Server Throughput: The Key to Faster Big Data Processing

By CIOReview | Tuesday, July 19, 2016

From time immemorial, the one element that humans are exploring extensively is ‘time’ itself. All those failed experiments on time travel which have been carried out through centuries tells us one thing and one thing only, time is invaluable. It is no coincidence that some anonymous person long ago said ‘time and tide waits for none’, even when devices to measure time did not existed. If time was of such great importance back then, then it is probably naivety to think one needs to be explained about time’s importance now.

Technology, obviously, has developed to such an extent where, every second lost converts into massive loss in capital and that today, is unacceptable. Big data has taken the world by storm and processing it is not the same as crunching the data in an archaic fashion. General purpose servers cannot be leveraged for a function such as this. Even though it is possible, conventional servers are rather very slow and time consuming, and as discussed, that is undesirable. So the dilemma arises – What do we do?
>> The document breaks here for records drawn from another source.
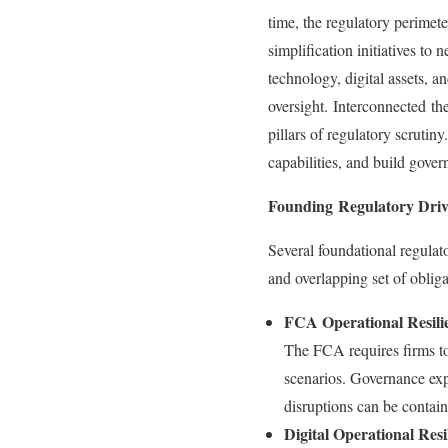
time, the regulatory perimete
simplification initiatives t
technology, digital assets, 
oversight. Interconnected th
pillars of regulatory scrutin
capabilities, and build gove
Founding Regulatory Driv
Several foundational regula
and overlapping set of oblig
FCA Operational Resilie
The FCA requires firms to i
scenarios. Governance expe
disruptions can be contai
Digital Operational Res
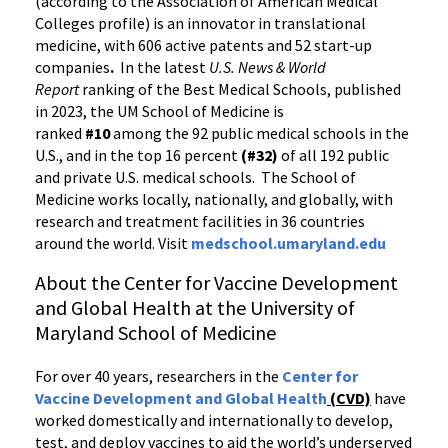
(according to the Association of American Medical
Colleges profile) is an innovator in translational
medicine, with 606 active patents and 52 start-up
companies
.
In the latest
U.S. News & World
Report
ranking of the Best Medical Schools, published
in 2023, the UM School of Medicine is
ranked
#10
among the 92 public medical schools in the
U.S., and in the top 16 percent
(#32)
of all 192 public
and private U.S. medical schools. The School of
Medicine works locally, nationally, and globally, with
research and treatment facilities in 36 countries
around the world. Visit
medschool.umaryland.edu
About the Center for Vaccine Development
and Global Health at the University of
Maryland School of Medicine
For over 40 years, researchers in the
Center for
Vaccine Development and Global Health
(CVD)
have
worked domestically and internationally to develop,
test, and deploy vaccines to aid the world’s underserved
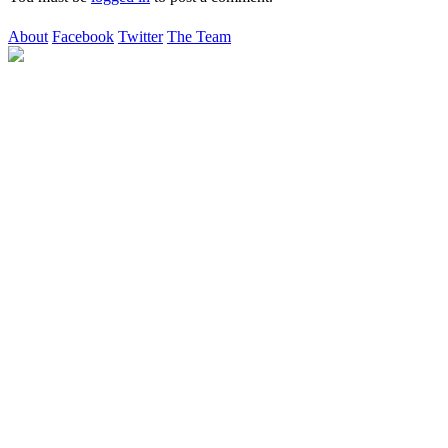
About
Facebook
Twitter
The Team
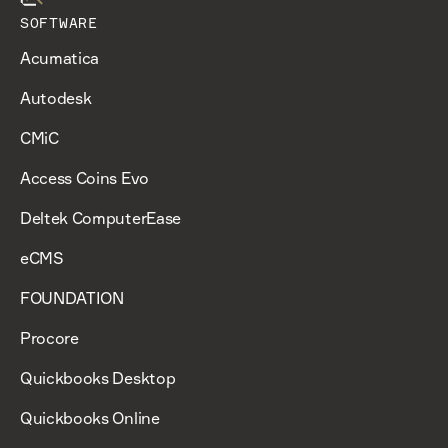
SOFTWARE
Acumatica
Autodesk
CMiC
Access Coins Evo
Deltek ComputerEase
eCMS
FOUNDATION
Procore
Quickbooks Desktop
Quickbooks Online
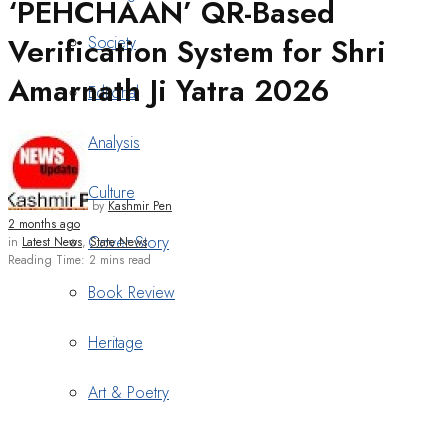
‘PEHCHAAN’ QR-Based
Verification System for Shri
Society
Amarnath Ji Yatra 2026
Editorial
Analysis
Culture
by
Kashmir Pen
2 months ago
Cover Story
in
Latest News
,
State News
Reading Time: 2 mins read
Book Review
Heritage
Art & Poetry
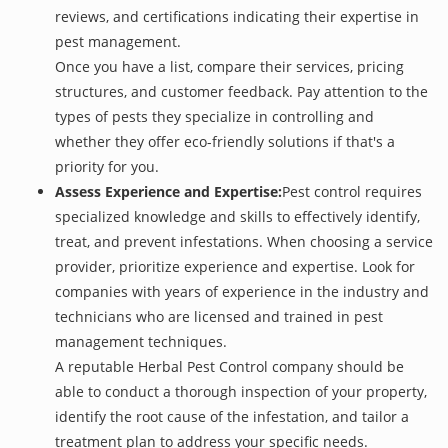
reviews, and certifications indicating their expertise in
pest management.
Once you have a list, compare their services, pricing
structures, and customer feedback. Pay attention to the
types of pests they specialize in controlling and
whether they offer eco-friendly solutions if that's a
priority for you.
Assess Experience and Expertise:
Pest control requires
specialized knowledge and skills to effectively identify,
treat, and prevent infestations. When choosing a service
provider, prioritize experience and expertise. Look for
companies with years of experience in the industry and
technicians who are licensed and trained in pest
management techniques.
A reputable Herbal Pest Control company should be
able to conduct a thorough inspection of your property,
identify the root cause of the infestation, and tailor a
treatment plan to address your specific needs.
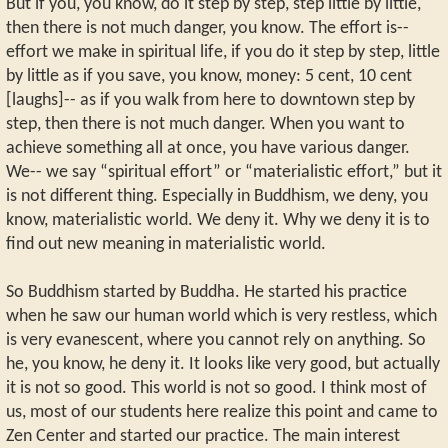
But if you, you know, do it step by step, step little by little,
then there is not much danger, you know. The effort is--
effort we make in spiritual life, if you do it step by step, little
by little as if you save, you know, money: 5 cent, 10 cent
[laughs]-- as if you walk from here to downtown step by
step, then there is not much danger. When you want to
achieve something all at once, you have various danger.
We-- we say “spiritual effort” or “materialistic effort,” but it
is not different thing. Especially in Buddhism, we deny, you
know, materialistic world. We deny it. Why we deny it is to
find out new meaning in materialistic world.
So Buddhism started by Buddha. He started his practice
when he saw our human world which is very restless, which
is very evanescent, where you cannot rely on anything. So
he, you know, he deny it. It looks like very good, but actually
it is not so good. This world is not so good. I think most of
us, most of our students here realize this point and came to
Zen Center and started our practice. The main interest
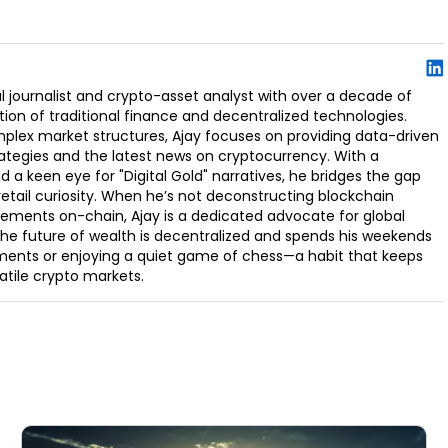
l journalist and crypto-asset analyst with over a decade of
ion of traditional finance and decentralized technologies.
omplex market structures, Ajay focuses on providing data-driven
rategies and the latest news on cryptocurrency. With a
d a keen eye for "Digital Gold" narratives, he bridges the gap
retail curiosity. When he’s not deconstructing blockchain
ements on-chain, Ajay is a dedicated advocate for global
t the future of wealth is decentralized and spends his weekends
ments or enjoying a quiet game of chess—a habit that keeps
latile crypto markets.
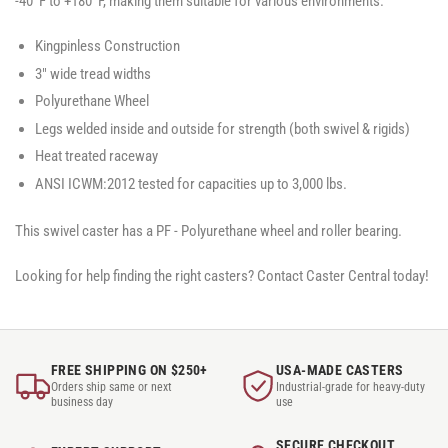
-40°F to +180°F, making them suitable for various environments.
Kingpinless Construction
3" wide tread widths
Polyurethane Wheel
Legs welded inside and outside for strength (both swivel & rigids)
Heat treated raceway
ANSI ICWM:2012 tested for capacities up to 3,000 lbs.
This swivel caster has a PF - Polyurethane wheel and roller bearing.
Looking for help finding the right casters? Contact Caster Central today!
FREE SHIPPING ON $250+
USA-MADE CASTERS
Orders ship same or next
Industrial-grade for heavy-duty
business day
use
SECURE CHECKOUT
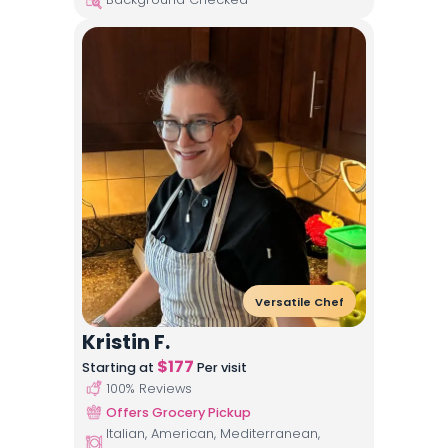
Versatile Chef
Kristin F.
$
177
Starting at
Per visit
100
% Reviews
Offers Grocery Pickup
Italian, American, Mediterranean,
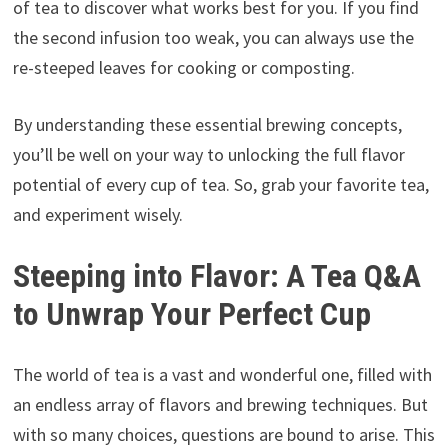
of tea to discover what works best for you. If you find
the second infusion too weak, you can always use the
re-steeped leaves for cooking or composting.
By understanding these essential brewing concepts,
you’ll be well on your way to unlocking the full flavor
potential of every cup of tea. So, grab your favorite tea,
and experiment wisely.
Steeping into Flavor: A Tea Q&A
to Unwrap Your Perfect Cup
The world of tea is a vast and wonderful one, filled with
an endless array of flavors and brewing techniques. But
with so many choices, questions are bound to arise. This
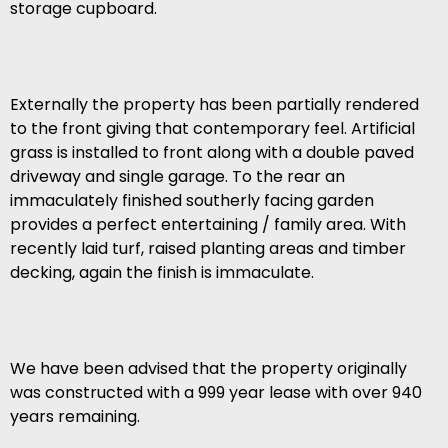
storage cupboard.
Externally the property has been partially rendered
to the front giving that contemporary feel. Artificial
grass is installed to front along with a double paved
driveway and single garage. To the rear an
immaculately finished southerly facing garden
provides a perfect entertaining / family area. With
recently laid turf, raised planting areas and timber
decking, again the finish is immaculate.
We have been advised that the property originally
was constructed with a 999 year lease with over 940
years remaining.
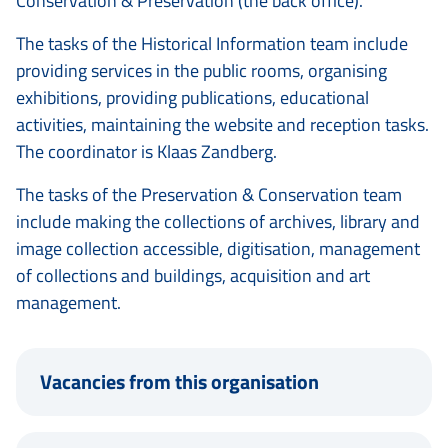
Conservation & Preservation (the back office).
The tasks of the Historical Information team include
providing services in the public rooms, organising
exhibitions, providing publications, educational
activities, maintaining the website and reception tasks.
The coordinator is Klaas Zandberg.
The tasks of the Preservation & Conservation team
include making the collections of archives, library and
image collection accessible, digitisation, management
of collections and buildings, acquisition and art
management.
Vacancies from this organisation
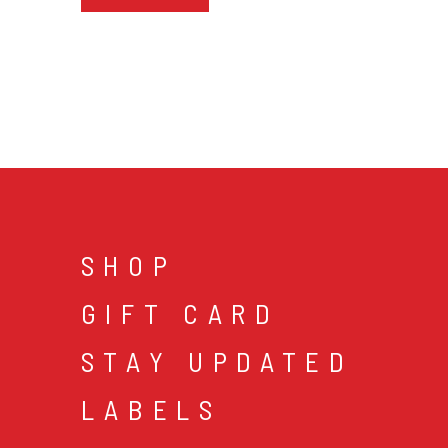
SHOP
GIFT CARD
STAY UPDATED
LABELS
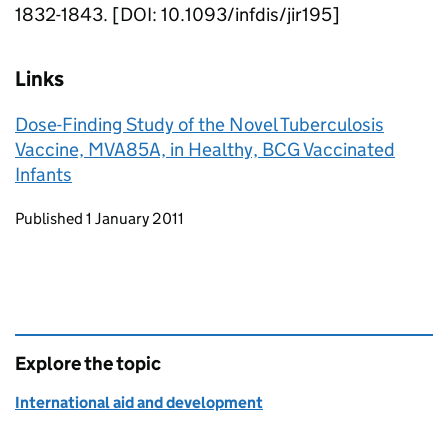
1832-1843. [DOI: 10.1093/infdis/jir195]
Links
Dose-Finding Study of the Novel Tuberculosis
Vaccine, MVA85A, in Healthy, BCG Vaccinated
Infants
Updates to this page
Published 1 January 2011
Explore the topic
International aid and development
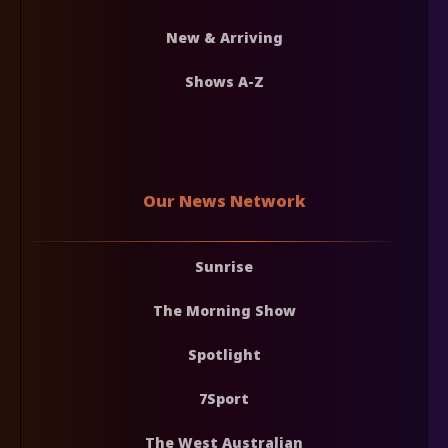
New & Arriving
Shows A-Z
Our News Network
Sunrise
The Morning Show
Spotlight
7Sport
The West Australian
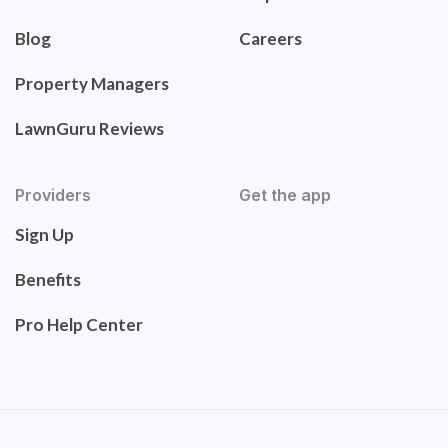
Blog
Careers
Property Managers
LawnGuru Reviews
Providers
Get the app
Sign Up
Benefits
Pro Help Center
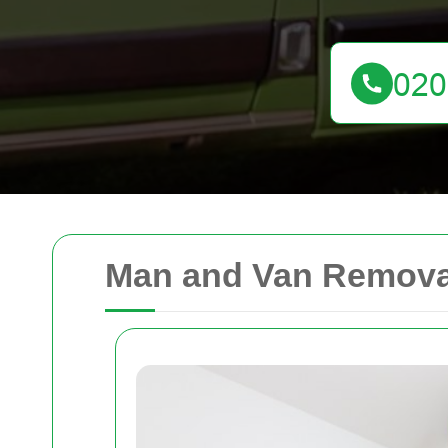
Man and Van Remova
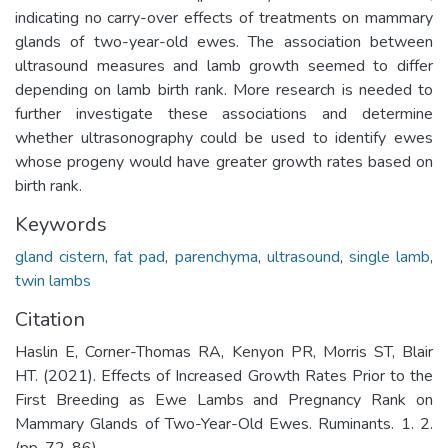
indicating no carry-over effects of treatments on mammary
glands of two-year-old ewes. The association between
ultrasound measures and lamb growth seemed to differ
depending on lamb birth rank. More research is needed to
further investigate these associations and determine
whether ultrasonography could be used to identify ewes
whose progeny would have greater growth rates based on
birth rank.
Keywords
gland cistern
,
fat pad
,
parenchyma
,
ultrasound
,
single lamb
,
twin lambs
Citation
Haslin E, Corner-Thomas RA, Kenyon PR, Morris ST, Blair
HT. (2021). Effects of Increased Growth Rates Prior to the
First Breeding as Ewe Lambs and Pregnancy Rank on
Mammary Glands of Two-Year-Old Ewes. Ruminants. 1. 2.
(pp. 72-86).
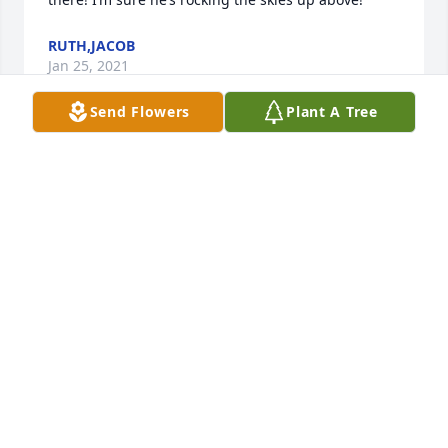
RUTH,JACOB
Jan 25, 2021
Send Flowers
Plant A Tree
I am so sorry for your loss Bonnie.
CARMEN PATTON SHOWALTER
Jan 24, 2021
So sorry for your loss Bonnie.  Prayers for you, Erica 
and Colton.
LESLIE WILKS
Jan 19, 2021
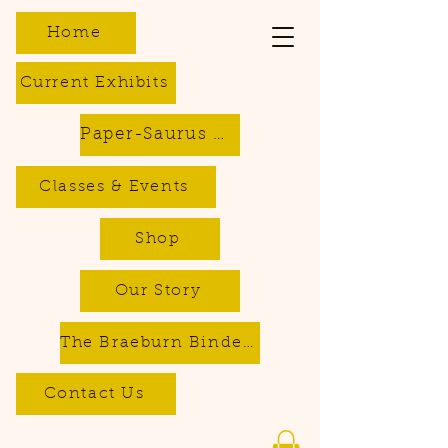
Home
Current Exhibits
Paper-Saurus DIY Dino Kits
Classes & Events
Shop
Our Story
The Braeburn Bindery - Bookbinding & Repair Services
Contact Us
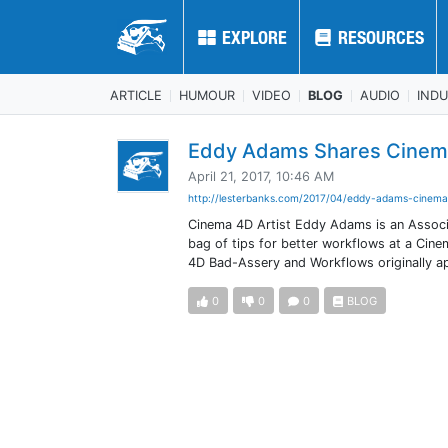
EXPLORE
EXPLORE
RESOURCES
RESOURCES
ARTICLE
HUMOUR
VIDEO
BLOG
AUDIO
IND
Eddy Adams Shares Cinema
April 21, 2017, 10:46 AM
http://lesterbanks.com/2017/04/eddy-adams-cinema
Cinema 4D Artist Eddy Adams is an Associa
bag of tips for better workflows at a Ci
4D Bad-Assery and Workflows originally 
0
0
0
BLOG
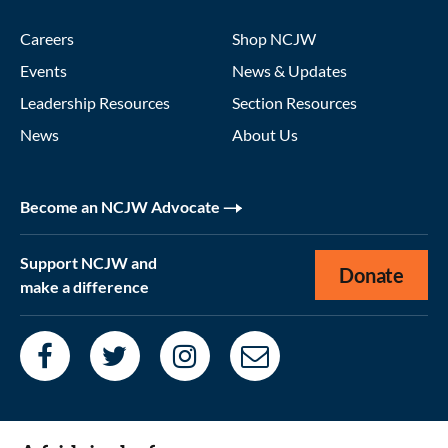
Careers
Shop NCJW
Events
News & Updates
Leadership Resources
Section Resources
News
About Us
Become an NCJW Advocate
Support NCJW and
Donate
make a difference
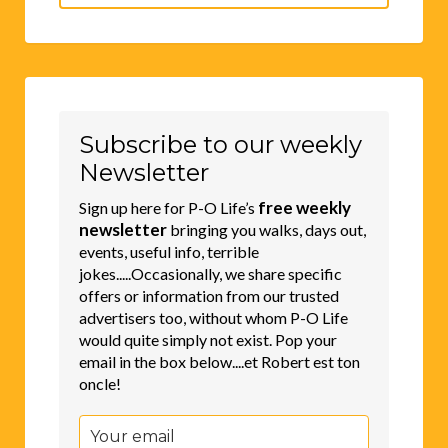
for:
Subscribe to our weekly
Newsletter
free weekly
Sign up here for P-O Life’s
newsletter
bringing you walks, days out,
events, useful info, terrible
jokes.....Occasionally, we share specific
offers or information from our trusted
advertisers too, without whom P-O Life
would quite simply not exist. Pop your
email in the box below....et Robert est ton
oncle!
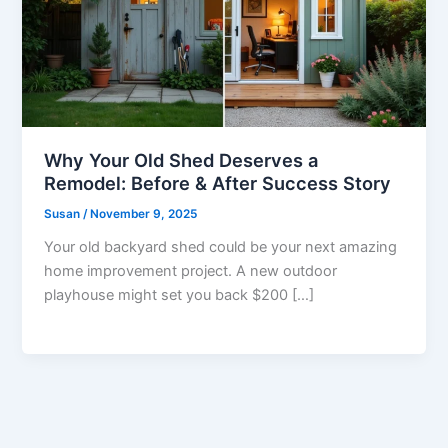
Why Your Old Shed Deserves a
Remodel: Before & After Success Story
Susan
/
November 9, 2025
Your old backyard shed could be your next amazing
home improvement project. A new outdoor
playhouse might set you back $200 […]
To answer that question, we look beyond just time, to something called ‘throughput’. In the context of communication networks, which is the topic we are going to focus on, server throughput is the rate of successful messages delivered over a communication channel i.e., the data packets that are delivered per second from one location to another.

The limitations of analog physical medium, with restricted availability of processing power of the system components and end-user behavior are few of the factors that could potentially affect or reduce the throughput of a system. When various protocol overheads are taken into account, useful rate of the transferred data can be significantly lower than the maximum achievable throughput.

In order to overcome this issue and ramp up the throughput, hardware vendors have started designing systems which feed data to the CPU through special channels rather than the traditional method where the server designs used to take the data from an I/O subsystem and place it in the memory for processing. By moving data directly to the waiting CPUs, applications do not have to index, lock or otherwise manage data — saving processing time and obtaining results rather quickly.

One such example of these special channels is the IBM Data Engine for NoSQL — Power Systems Edition. It is an integrated platform for large and fast growing NoSQL data stores. It delivers high speed access to both RAM and Flash storage resulting in lower cost, and higher workload density than a standard RAM-based system. IBM created the Coherent Accelerator Processor Interface (CAPI) pathway into its POWER8 microprocessor architecture. CAPI's high-speed channel interface is accessible by I/O devices and other CPU types. CAPI eliminates the movement of large volumes of data through a memory subsystem. It also prevents the memory and I/O subsystems from swapping in and out data — as it directly processes from storage to the CPU. Speeding up processing with CAPI significantly increases workload throughput per server.

Apart from such platforms, one can also consider using multiple CPU’s and/or Field Programmable Gate Array (FPGA) accelerators. FPGAs have the ability to be reprogrammed at "run time", leading to reconfigurable computing or reconfigurable systems – CPUs that adapt themselves to suit the necessary task. Additionally, there are software-configurable microprocessors that adopt a hybrid approach by providing an array of processor cores and FPGA-like programmable cores on the same chip. Big data, Hadoop, machine learning and bioinformatics applications benefit from an FPGA accelerator with a POWER8 processor, which exponentially increases the throughput.

Using multiple CPUs promises process specific types of work, where there are multiple servers. Each server carries out the task of processing a particular type of application. Many large enterprises move data from centralized servers to distributed servers or data warehouses for faster processing. They Extract, Transform and Load (ETL) the data packets onto target data warehouse systems. By using multiple specialized servers, combined with FPGAs, the ETL process can be accelerated, since the throughput remains higher.

The applications that exploit these new accelerator architectures need to process data rapidly, and sometimes in parallel. Serial applications like email and messaging will not be benefitted from accelerator based server architecture. Hence, the application hardware should be chosen very carefully. The one thing that should always be kept in mind is that - server utilization should be pushed for maximum capacity at the highest throughput. So regardless of every possible method discussed; the key to high throughput lies in using all the servers and devices involved consistently and at their maximum threshold, which in turn yields greater results.